> **PROBLEMS TO WORK ON**
- 1) Answer these questions about the thread on engineers as Swiss Army knives, one line each:
(a) Which company interviewed the writer who was fresh out of school?
(b) Which observance is said to have already passed?
(c) What does the systems engineer say most of the engineers they work with hate?
- 2) Retype the part of the thread on engineers as Swiss Army knives that opens with the words containing "Beth, they're all" and closes with "get the specialist.", keeping every word and mark unchanged.

> **SOURCE DOCUMENT**
We're expected to cover a wide variety of fields for a given project, including mechanical power transmission, electrical circuit protection, servo driven motion control, hydraulics, pneumatics, magnetics, lubrication, optics, and chemical compatibility. That's a pretty diverse list. The term "engineer" is used as a catchall, but it doesn't convey the broad list of tasks and fields we must cover to solve that problem.
What are we, then? We're the multi-talented, multi-skilled tool used to solve problems -- society's Swiss Army knife.
Oh, there may be some tasks needing a larger blade than that found on a Swiss Army knife. Some of us are highly specialized. Some focus on one or two aspects of the problem to be solved. One way or the other, we're going to cut right to the heart of the problem.
Even though National Engineers Week has passed, get the word out -- tell people what sort of knife you are.
So true!! Most of the engineers I work with hate writing and try to avoid it at all costs. They complain when anyone corrects their grammar saying it doesn't matter. They are generally the first to complain when they get a poorly written spec. They don't realize probably at some point the author of the document got similar feedback. As a systems engineer, I write a lot... a lot... and try to always improve on my writing skills (not my area of expertise) which is real important part of my duties.
TJ's post cuts to the root of the problem which plagues engineers--the lack of respect accorded to the profession. I think this in part stems from the fact that there really is no single, clear, agreed upon definition. When an engineer can be described by the many, many hats she or he wears, I submit that there's no single hat which fits comfortably. A doctor cures sick people. End of story. A lawyer fights for his/her client. A baker makes bread and cake. But engineers, well, they do everything. Unfortunately, that's why so many people call themselves engineers, schooled or not. But I guess that's another debate, one we've had many times on this site.
Beth, they're all critical; that's the point. I am reluctant to pin down anything specific. The really good swiss army knife engineer knows he (she!) is a special generalist, and knows his (her!) limitations. Upon hitting a limit, the SAK engineer can either learn to add depth, or call in one of those big badass Rambo knife specialists. The good SAK engineers know when there's time to learn, and when to get the specialist.
Hmmm. I think those letters might look good on a business card.
I'll never forget my interview with Dallas Semiconductor when I was fresh out of school (Dallas Semiconductor is now a subsidiary of Maxim so we are going back a ways). The guy interviewing me wanted to know how I got along with people and if I worked well with others. He informed me that my degree told him I had a good foundation in electronics (not to mention the grueling technical testing that I had endured in multiple interviews, but I wisely kept my mouth shut) – what he needed to determine is if I could work well with others and that I had good oral and written communication skills. I must say over the years those skills served me well. Documentation is my least favorite engineering chore. However, I was often a hero because I actually commented my code as a test engineer which resulted in much faster troubleshooting and modifications then the guys who didn't...I might not look at a test set for years but if called upon – I could quickly orient myself and usually rapidly narrow in on the problem area.

> **STORED ROWS**
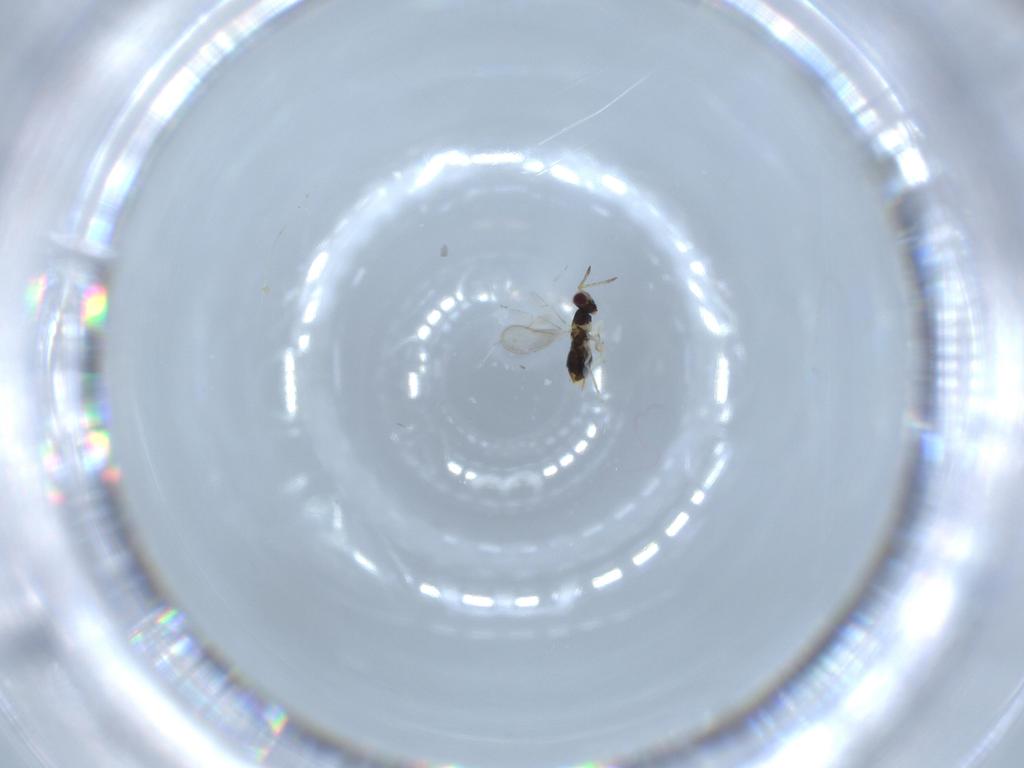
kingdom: Animalia
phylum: Arthropoda
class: Insecta
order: Hymenoptera
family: Aphelinidae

> **THE SOLUTIONS**
- 1)
(a) Dallas Semiconductor
(b) National Engineers Week
(c) Writing

- 2)
Beth, they're all critical; that's the point. I am reluctant to pin down anything specific. The really good swiss army knife engineer knows he (she!) is a special generalist, and knows his (her!) limitations. Upon hitting a limit, the SAK engineer can either learn to add depth, or call in one of those big badass Rambo knife specialists. The good SAK engineers know when there's time to learn, and when to get the specialist.